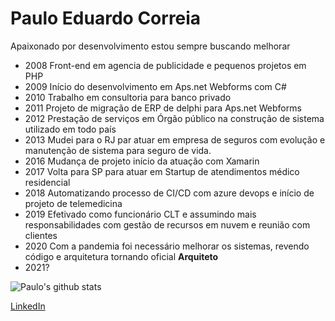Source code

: # Paulo Eduardo Correia

Apaixonado por desenvolvimento estou sempre buscando melhorar

- 2008 Front-end em agencia de publicidade e pequenos projetos em PHP
- 2009 Início do desenvolvimento em Aps.net Webforms com C#
- 2010 Trabalho em consultoria para banco privado
- 2011 Projeto de migração de ERP de delphi para Aps.net Webforms
- 2012 Prestação de serviços em Órgão público na construção de sistema utilizado em todo país
- 2013 Mudei para o RJ par atuar em empresa de seguros com evolução e manutenção de sistema para seguro de vida.
- 2016 Mudança de projeto início da atuação com Xamarin
- 2017 Volta para SP para atuar em Startup de atendimentos médico residencial
- 2018 Automatizando processo de CI/CD com azure devops e início de projeto de telemedicina
- 2019 Efetivado como funcionário CLT e assumindo mais responsabilidades com gestão de recursos em nuvem e reunião com clientes
- 2020 Com a pandemia foi necessário melhorar os sistemas, revendo código e arquitetura tornando oficial **Arquiteto**
- 2021?

![Paulo's github stats](https://github-readme-stats.vercel.app/api?username=correia97&show_icons=true)


[LinkedIn](https://www.linkedin.com/in/pecorreia)

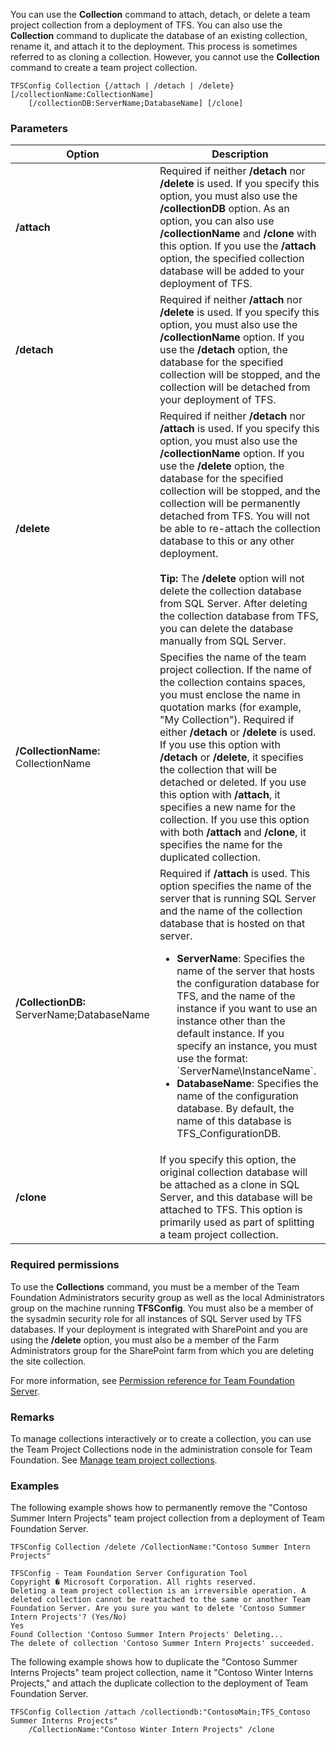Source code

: You can use the **Collection** command to attach, detach, or delete a team project collection from a deployment of TFS.
You can also use the **Collection** command to duplicate the database of an existing collection, rename it, and attach it to the deployment.
This process is sometimes referred to as cloning a collection.
However, you cannot use the **Collection** command to create a team project collection.

	TFSConfig Collection {/attach | /detach | /delete} [/collectionName:CollectionName]
		[/collectionDB:ServerName;DatabaseName] [/clone]

### Parameters

<table>
	<thead>
		<tr>
			<th>Option</th>
			<th>Description</th>
		</tr>
	</thead>
	<tbody>
		<tr>
			<td><strong>/attach</strong></td>
			<td>
				Required if neither <strong>/detach</strong> nor <strong>/delete</strong> is used.
				If you specify this option, you must also use the <strong>/collectionDB</strong> option.
				As an option, you can also use <strong>/collectionName</strong> and <strong>/clone</strong> with this option.
				If you use the <strong>/attach</strong> option, the specified collection database will be added to your deployment of TFS.
			</td>
		</tr>
		<tr>
			<td><strong>/detach</strong></td>
			<td>
				Required if neither <strong>/attach</strong> nor <strong>/delete</strong> is used.
				If you specify this option, you must also use the <strong>/collectionName</strong> option.
				If you use the <strong>/detach</strong> option, the database for the specified collection will be stopped, and the collection will be detached from your deployment of TFS.
			</td>
		</tr>
		<tr>
			<td><strong>/delete</strong></td>
			<td>
				Required if neither <strong>/detach</strong> nor <strong>/attach</strong> is used.
				If you specify this option, you must also use the <strong>/collectionName</strong> option.
				If you use the <strong>/delete</strong> option, the database for the specified collection will be stopped, and the collection will be permanently detached from TFS.
				You will not be able to re-attach the collection database to this or any other deployment.<br /><br />
				<strong>Tip:</strong> The <strong>/delete</strong> option will not delete the collection database from SQL Server.
				After deleting the collection database from TFS, you can delete the database manually from SQL Server.
			</td>
		</tr>
		<tr>
			<td><strong>/CollectionName:</strong> CollectionName</td>
			<td>
				Specifies the name of the team project collection. If the name of the collection contains spaces, you must enclose the name in quotation marks (for example, &quot;My Collection&quot;).
				Required if either <strong>/detach</strong> or <strong>/delete</strong> is used.
				If you use this option with <strong>/detach</strong> or <strong>/delete</strong>, it specifies the collection that will be detached or deleted.
				If you use this option with <strong>/attach</strong>, it specifies a new name for the collection.
				If you use this option with both <strong>/attach</strong> and <strong>/clone</strong>, it specifies the name for the duplicated collection.
			</td>
		</tr>
		<tr>
			<td><strong>/CollectionDB:</strong> ServerName;DatabaseName</td>
			<td>
				Required if <strong>/attach</strong> is used.
				This option specifies the name of the server that is running SQL Server and the name of the collection database that is hosted on that server.
				<ul>
					<li>
						<strong>ServerName</strong>: Specifies the name of the server that hosts the configuration database for TFS,
						and the name of the instance if you want to use an instance other than the default instance.
						If you specify an instance, you must use the format: `ServerName\InstanceName`.
					</li>
					<li>
						<strong>DatabaseName</strong>: Specifies the name of the configuration database. By default, the name of this database is TFS_ConfigurationDB.
					</li>
				</ul>
			</td>
		</tr>
		<tr>
			<td><strong>/clone</strong></td>
			<td>
				If you specify this option, the original collection database will be attached as a clone in SQL Server,
				and this database will be attached to TFS. This option is primarily used as part of splitting a team project collection.
			</td>
		</tr>
	</tbody>
</table>

### Required permissions

To use the **Collections** command, you must be a member of the Team Foundation Administrators security group as well as the local Administrators group on the machine running **TFSConfig**. You must also be a member of the sysadmin security role for all instances of SQL Server used by TFS databases. If your deployment is integrated with SharePoint and you are using the **/delete** option, you must also be a member of the Farm Administrators group for the SharePoint farm from which you are deleting the site collection. 

For more information, see [Permission reference for Team Foundation Server](../../../permissions.md).

### Remarks

To manage collections interactively or to create a collection, you can use the Team Project Collections node in the administration console for Team Foundation.
See [Manage team project collections](https://msdn.microsoft.com/library/80848156-fa61-4f13-aea7-2bc47c59d9bf).

### Examples

The following example shows how to permanently remove the "Contoso Summer Intern Projects" team project collection from a deployment of Team Foundation Server.

    TFSConfig Collection /delete /CollectionName:"Contoso Summer Intern Projects"

    TFSConfig - Team Foundation Server Configuration Tool
    Copyright � Microsoft Corporation. All rights reserved.
    Deleting a team project collection is an irreversible operation. A deleted collection cannot be reattached to the same or another Team Foundation Server. Are you sure you want to delete 'Contoso Summer Intern Projects'? (Yes/No)
    Yes
    Found Collection 'Contoso Summer Intern Projects' Deleting...
    The delete of collection 'Contoso Summer Intern Projects' succeeded.

The following example shows how to duplicate the "Contoso Summer Interns Projects" team project collection, name it "Contoso Winter Interns Projects," and attach the duplicate collection to the deployment of Team Foundation Server.

    TFSConfig Collection /attach /collectiondb:"ContosoMain;TFS_Contoso Summer Interns Projects"
		/CollectionName:"Contoso Winter Intern Projects" /clone
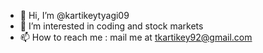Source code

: - 👋 Hi, I’m @kartikeytyagi09
- 👀 I’m interested in coding and stock markets 
- 📫 How to reach me : mail me at tkartikey92@gmail.com

<!---
kartikeytyagi09/kartikeytyagi09 is a ✨ special ✨ repository because its `README.md` (this file) appears on your GitHub profile.
You can click the Preview link to take a look at your changes.
--->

◇ ◇ ◇ ◇ ◇ ◇ ◇

_Request:_ What is wanted is a word-for-word restatement of the entries, without their images.

_Answer to the problem:_
Source code

: # Paulo Eduardo Correia

Apaixonado por desenvolvimento estou sempre buscando melhorar

- 2008 Front-end em agencia de publicidade e pequenos projetos em PHP
- 2009 Início do desenvolvimento em Aps.net Webforms com C#
- 2010 Trabalho em consultoria para banco privado
- 2011 Projeto de migração de ERP de delphi para Aps.net Webforms
- 2012 Prestação de serviços em Órgão público na construção de sistema utilizado em todo país
- 2013 Mudei para o RJ par atuar em empresa de seguros com evolução e manutenção de sistema para seguro de vida.
- 2016 Mudança de projeto início da atuação com Xamarin
- 2017 Volta para SP para atuar em Startup de atendimentos médico residencial
- 2018 Automatizando processo de CI/CD com azure devops e início de projeto de telemedicina
- 2019 Efetivado como funcionário CLT e assumindo mais responsabilidades com gestão de recursos em nuvem e reunião com clientes
- 2020 Com a pandemia foi necessário melhorar os sistemas, revendo código e arquitetura tornando oficial **Arquiteto**
- 2021?

![Paulo's github stats](https://github-readme-stats.vercel.app/api?username=correia97&show_icons=true)


[LinkedIn](https://www.linkedin.com/in/pecorreia)

Source code

: You can use the **Collection** command to attach, detach, or delete a team project collection from a deployment of TFS.
You can also use the **Collection** command to duplicate the database of an existing collection, rename it, and attach it to the deployment.
This process is sometimes referred to as cloning a collection.
However, you cannot use the **Collection** command to create a team project collection.

	TFSConfig Collection {/attach | /detach | /delete} [/collectionName:CollectionName]
		[/collectionDB:ServerName;DatabaseName] [/clone]

### Parameters

<table>
	<thead>
		<tr>
			<th>Option</th>
			<th>Description</th>
		</tr>
	</thead>
	<tbody>
		<tr>
			<td><strong>/attach</strong></td>
			<td>
				Required if neither <strong>/detach</strong> nor <strong>/delete</strong> is used.
				If you specify this option, you must also use the <strong>/collectionDB</strong> option.
				As an option, you can also use <strong>/collectionName</strong> and <strong>/clone</strong> with this option.
				If you use the <strong>/attach</strong> option, the specified collection database will be added to your deployment of TFS.
			</td>
		</tr>
		<tr>
			<td><strong>/detach</strong></td>
			<td>
				Required if neither <strong>/attach</strong> nor <strong>/delete</strong> is used.
				If you specify this option, you must also use the <strong>/collectionName</strong> option.
				If you use the <strong>/detach</strong> option, the database for the specified collection will be stopped, and the collection will be detached from your deployment of TFS.
			</td>
		</tr>
		<tr>
			<td><strong>/delete</strong></td>
			<td>
				Required if neither <strong>/detach</strong> nor <strong>/attach</strong> is used.
				If you specify this option, you must also use the <strong>/collectionName</strong> option.
				If you use the <strong>/delete</strong> option, the database for the specified collection will be stopped, and the collection will be permanently detached from TFS.
				You will not be able to re-attach the collection database to this or any other deployment.<br /><br />
				<strong>Tip:</strong> The <strong>/delete</strong> option will not delete the collection database from SQL Server.
				After deleting the collection database from TFS, you can delete the database manually from SQL Server.
			</td>
		</tr>
		<tr>
			<td><strong>/CollectionName:</strong> CollectionName</td>
			<td>
				Specifies the name of the team project collection. If the name of the collection contains spaces, you must enclose the name in quotation marks (for example, &quot;My Collection&quot;).
				Required if either <strong>/detach</strong> or <strong>/delete</strong> is used.
				If you use this option with <strong>/detach</strong> or <strong>/delete</strong>, it specifies the collection that will be detached or deleted.
				If you use this option with <strong>/attach</strong>, it specifies a new name for the collection.
				If you use this option with both <strong>/attach</strong> and <strong>/clone</strong>, it specifies the name for the duplicated collection.
			</td>
		</tr>
		<tr>
			<td><strong>/CollectionDB:</strong> ServerName;DatabaseName</td>
			<td>
				Required if <strong>/attach</strong> is used.
				This option specifies the name of the server that is running SQL Server and the name of the collection database that is hosted on that server.
				<ul>
					<li>
						<strong>ServerName</strong>: Specifies the name of the server that hosts the configuration database for TFS,
						and the name of the instance if you want to use an instance other than the default instance.
						If you specify an instance, you must use the format: `ServerName\InstanceName`.
					</li>
					<li>
						<strong>DatabaseName</strong>: Specifies the name of the configuration database. By default, the name of this database is TFS_ConfigurationDB.
					</li>
				</ul>
			</td>
		</tr>
		<tr>
			<td><strong>/clone</strong></td>
			<td>
				If you specify this option, the original collection database will be attached as a clone in SQL Server,
				and this database will be attached to TFS. This option is primarily used as part of splitting a team project collection.
			</td>
		</tr>
	</tbody>
</table>

### Required permissions

To use the **Collections** command, you must be a member of the Team Foundation Administrators security group as well as the local Administrators group on the machine running **TFSConfig**. You must also be a member of the sysadmin security role for all instances of SQL Server used by TFS databases. If your deployment is integrated with SharePoint and you are using the **/delete** option, you must also be a member of the Farm Administrators group for the SharePoint farm from which you are deleting the site collection. 

For more information, see [Permission reference for Team Foundation Server](../../../permissions.md).

### Remarks

To manage collections interactively or to create a collection, you can use the Team Project Collections node in the administration console for Team Foundation.
See [Manage team project collections](https://msdn.microsoft.com/library/80848156-fa61-4f13-aea7-2bc47c59d9bf).

### Examples

The following example shows how to permanently remove the "Contoso Summer Intern Projects" team project collection from a deployment of Team Foundation Server.

    TFSConfig Collection /delete /CollectionName:"Contoso Summer Intern Projects"

    TFSConfig - Team Foundation Server Configuration Tool
    Copyright � Microsoft Corporation. All rights reserved.
    Deleting a team project collection is an irreversible operation. A deleted collection cannot be reattached to the same or another Team Foundation Server. Are you sure you want to delete 'Contoso Summer Intern Projects'? (Yes/No)
    Yes
    Found Collection 'Contoso Summer Intern Projects' Deleting...
    The delete of collection 'Contoso Summer Intern Projects' succeeded.

The following example shows how to duplicate the "Contoso Summer Interns Projects" team project collection, name it "Contoso Winter Interns Projects," and attach the duplicate collection to the deployment of Team Foundation Server.

    TFSConfig Collection /attach /collectiondb:"ContosoMain;TFS_Contoso Summer Interns Projects"
		/CollectionName:"Contoso Winter Intern Projects" /clone
Source code

: - 👋 Hi, I’m @kartikeytyagi09
- 👀 I’m interested in coding and stock markets 
- 📫 How to reach me : mail me at tkartikey92@gmail.com

<!---
kartikeytyagi09/kartikeytyagi09 is a ✨ special ✨ repository because its `README.md` (this file) appears on your GitHub profile.
You can click the Preview link to take a look at your changes.
--->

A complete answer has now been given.